Amazon, NVIDIA & Big Tech
But the most important factor that turned the corner for Big Tech is the emergence of AI, short for Artificial Intelligence.
The explosive rise in generative AI, detailed in my article here on GoodMoneyGuide, has sparked a mad rush into AI stocks.
Leading the charge in this sector is Nvidia (US:NVDA). At the end of May, the stock joined the elite Trillion Dollar Club (companies sporting more than $1 trillion in market capitalisation). The California-based company was the ninth company to reach that trillion dollar milestone. The key reason for Nvidia’s sharp rally was its bullishness on future revenue. So high is the demand for AI computing that Nvidia’s quarterly income rose 44%.
Suddenly, investors and fund managers missed the rally, as most of them have been ‘derisking’ from the tech sector in the last few quarters. As a result, there is a mad rush back into Big Tech companies who are heavy users and developers of AI. Trading in Nvidia shares sky-rocketed as retail and institutional investors piled into the stock. Fear of Missing Out (FOMO) is a powerful emotion indeed.
But what has this got to do with Amazon? More than you think.

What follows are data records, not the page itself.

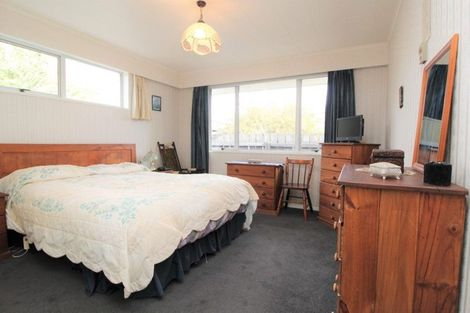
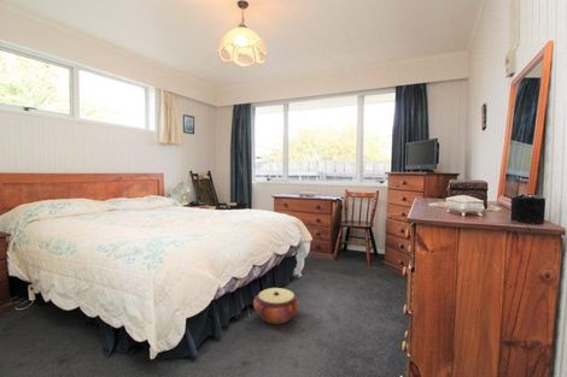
+ woven basket [252,287,300,325]
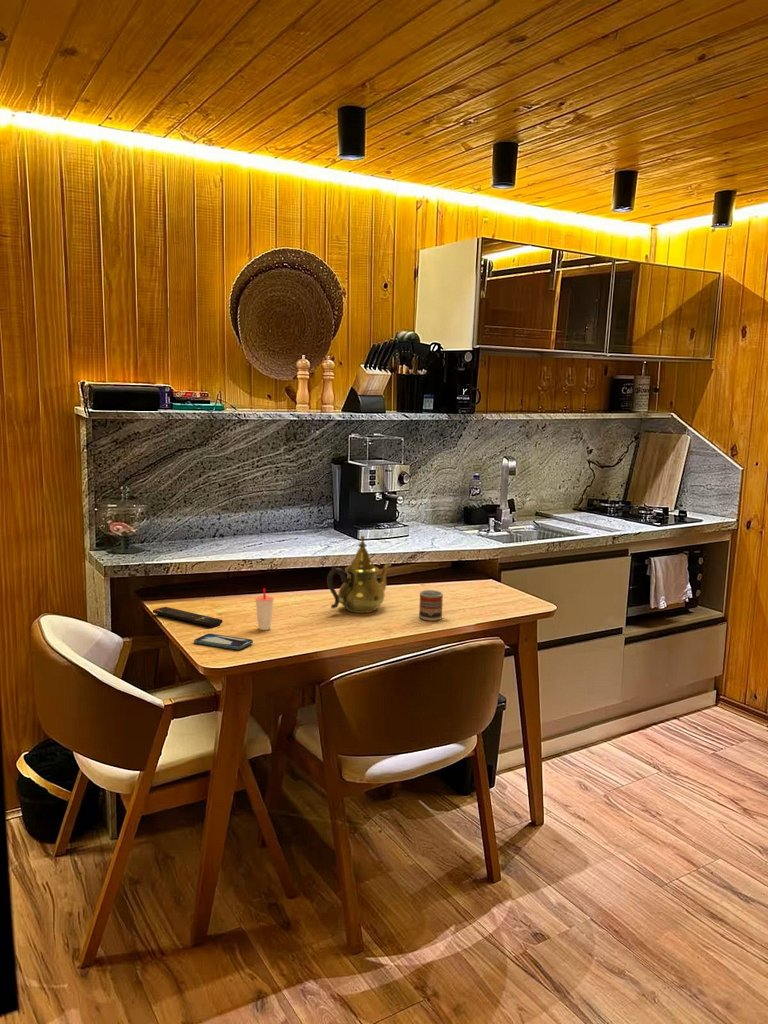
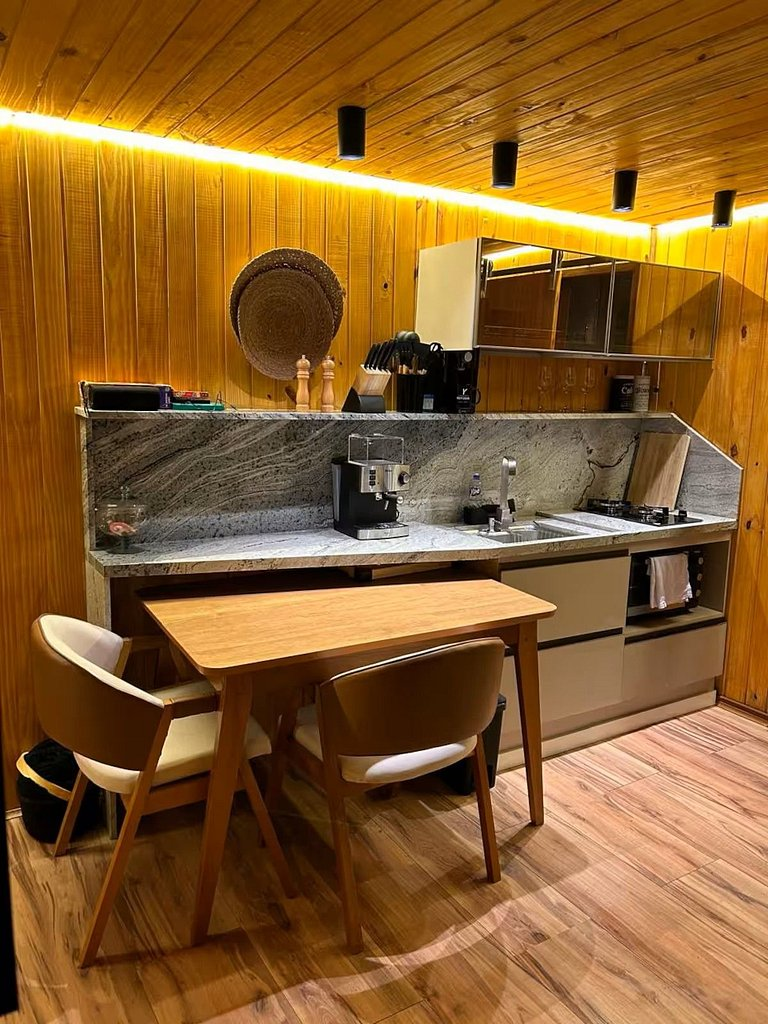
- remote control [152,606,224,628]
- cup [418,589,444,622]
- smartphone [193,633,254,651]
- teapot [326,535,392,614]
- cup [254,587,275,631]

In the latest earnings call, the CEO of Amazon has stressed the importance of AI in improving its underlying business:
while our AWS business navigates companies spending more cautiously in this macro environment, we continue to prioritize building long-term customer relationships both by helping customers save money and enabling them to more easily leverage technologies like Large Language Models and Generative AI with our uniquely cost-effective machine learning chips (“Trainium” and “Inferentia”), managed Large Language Models (“Bedrock”), and AI code companion CodeWhisperer. We like the fundamentals we’re seeing in AWS, and believe there’s much growth ahead.
AI is very important for many tech companies since it can improve productivity and improve profit margins. Generative AI, for instance, can do plenty of coding. This is slowly revolutionising how million of lines of codes are produced and maintained. Large language models are used to contextualise problems and produced answers efficiently.
Technically the stock is in a clear multi-week uptrend, as defined by the pattern of rising lows and rising highs (see below). And this uptrend was supported by a 6-month churn (Oct-Mar).
Should we chase? Looking at Amazon’s accelerative uptrend, I would be wary of doing so. For one, while the macro conditions have improved, they are by no means over. The Fed is still eyeing to raise interest rates. China, the second largest economy in the world, is reporting sluggish export data. Inflation remains sticky in many countries. Meanwhile, interest rates are still high; mortgage rates are slowing rising, too. All these factors erode the buying power of consumers.
Moreover, as late as mid-March, Amazon was still trading in the low 90s. The recent uptrend may have came as a surprise to many. Many traders are still watching where the macro winds blow. A retracement back to the 50-day moving average at around $110-115 is not to be ruled out.
Therefore, having some spare buying power is critical in case investor sentiment sours again in the coming weeks. Watch to buy on modest weakness with clear stop loss levels to protect capital. Risk a modest portion of the overall portfolio.